[Page-level text extractions]
####

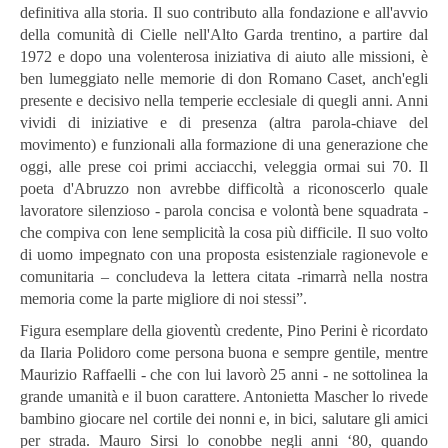
definitiva alla storia. Il suo contributo alla fondazione e all'avvio
della comunità di Cielle nell'Alto Garda trentino, a partire dal
1972 e dopo una volenterosa iniziativa di aiuto alle missioni, è
ben lumeggiato nelle memorie di don Romano Caset, anch'egli
presente e decisivo nella temperie ecclesiale di quegli anni. Anni
vividi di iniziative e di presenza (altra parola-chiave del
movimento) e funzionali alla formazione di una generazione che
oggi, alle prese coi primi acciacchi, veleggia ormai sui 70. Il
poeta d'Abruzzo non avrebbe difficoltà a riconoscerlo quale
lavoratore silenzioso - parola concisa e volontà bene squadrata -
che compiva con lene semplicità la cosa più difficile. Il suo volto
di uomo impegnato con una proposta esistenziale ragionevole e
comunitaria – concludeva la lettera citata -rimarrà nella nostra
memoria come la parte migliore di noi stessi”.
Figura esemplare della gioventù credente, Pino Perini è ricordato
da Ilaria Polidoro come persona buona e sempre gentile, mentre
Maurizio Raffaelli - che con lui lavorò 25 anni - ne sottolinea la
grande umanità e il buon carattere. Antonietta Mascher lo rivede
bambino giocare nel cortile dei nonni e, in bici, salutare gli amici
per strada. Mauro Sirsi lo conobbe negli anni ‘80, quando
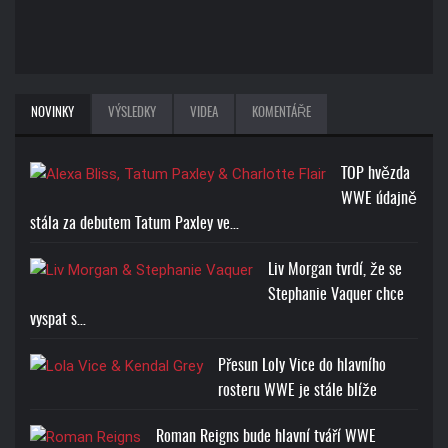
NOVINKY
VÝSLEDKY
VIDEA
KOMENTÁŘE
TOP hvězda
WWE údajně
stála za debutem Tatum Paxley ve…
Liv Morgan tvrdí, že se
Stephanie Vaquer chce
vyspat s…
Přesun Loly Vice do hlavního
rosteru WWE je stále blíže
Roman Reigns bude hlavní tváří WWE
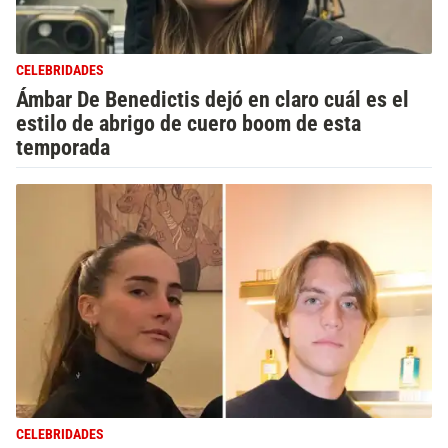
CELEBRIDADES
Ámbar De Benedictis dejó en claro cuál es el
estilo de abrigo de cuero boom de esta
temporada
CELEBRIDADES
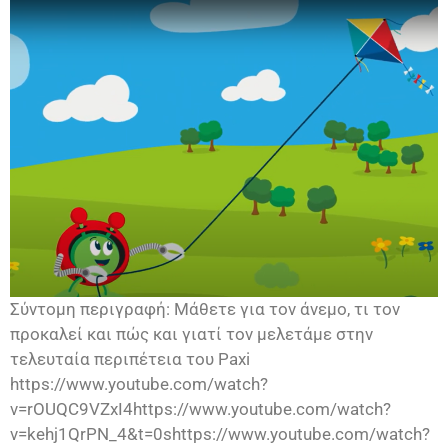
Σύντομη περιγραφή: Μάθετε για τον άνεμο, τι τον
προκαλεί και πώς και γιατί τον μελετάμε στην
τελευταία περιπέτεια του Paxi
https://www.youtube.com/watch?
v=rOUQC9VZxI4https://www.youtube.com/watch?
v=kehj1QrPN_4&t=0shttps://www.youtube.com/watch?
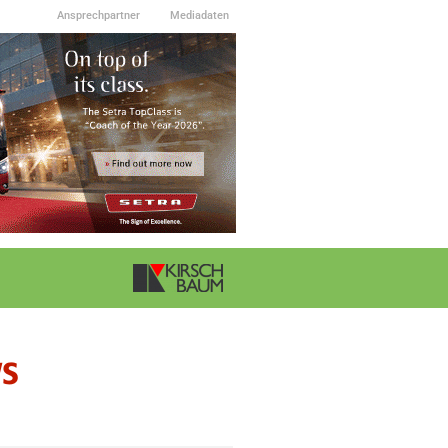
Ansprechpartner
Mediadaten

####

Work task — Change every occurrence of "CELEBRIDADES" in the material to "FAMOSOS" and reproduce the text with nothing else altered. Leave the pictures out of your answer.

Response to the task —
definitiva alla storia. Il suo contributo alla fondazione e all'avvio
della comunità di Cielle nell'Alto Garda trentino, a partire dal
1972 e dopo una volenterosa iniziativa di aiuto alle missioni, è
ben lumeggiato nelle memorie di don Romano Caset, anch'egli
presente e decisivo nella temperie ecclesiale di quegli anni. Anni
vividi di iniziative e di presenza (altra parola-chiave del
movimento) e funzionali alla formazione di una generazione che
oggi, alle prese coi primi acciacchi, veleggia ormai sui 70. Il
poeta d'Abruzzo non avrebbe difficoltà a riconoscerlo quale
lavoratore silenzioso - parola concisa e volontà bene squadrata -
che compiva con lene semplicità la cosa più difficile. Il suo volto
di uomo impegnato con una proposta esistenziale ragionevole e
comunitaria – concludeva la lettera citata -rimarrà nella nostra
memoria come la parte migliore di noi stessi”.
Figura esemplare della gioventù credente, Pino Perini è ricordato
da Ilaria Polidoro come persona buona e sempre gentile, mentre
Maurizio Raffaelli - che con lui lavorò 25 anni - ne sottolinea la
grande umanità e il buon carattere. Antonietta Mascher lo rivede
bambino giocare nel cortile dei nonni e, in bici, salutare gli amici
per strada. Mauro Sirsi lo conobbe negli anni ‘80, quando
NOVINKY
VÝSLEDKY
VIDEA
KOMENTÁŘE
TOP hvězda
WWE údajně
stála za debutem Tatum Paxley ve…
Liv Morgan tvrdí, že se
Stephanie Vaquer chce
vyspat s…
Přesun Loly Vice do hlavního
rosteru WWE je stále blíže
Roman Reigns bude hlavní tváří WWE
FAMOSOS
Ámbar De Benedictis dejó en claro cuál es el
estilo de abrigo de cuero boom de esta
temporada
FAMOSOS
Σύντομη περιγραφή: Μάθετε για τον άνεμο, τι τον
προκαλεί και πώς και γιατί τον μελετάμε στην
τελευταία περιπέτεια του Paxi
https://www.youtube.com/watch?
v=rOUQC9VZxI4https://www.youtube.com/watch?
v=kehj1QrPN_4&t=0shttps://www.youtube.com/watch?
Ansprechpartner
Mediadaten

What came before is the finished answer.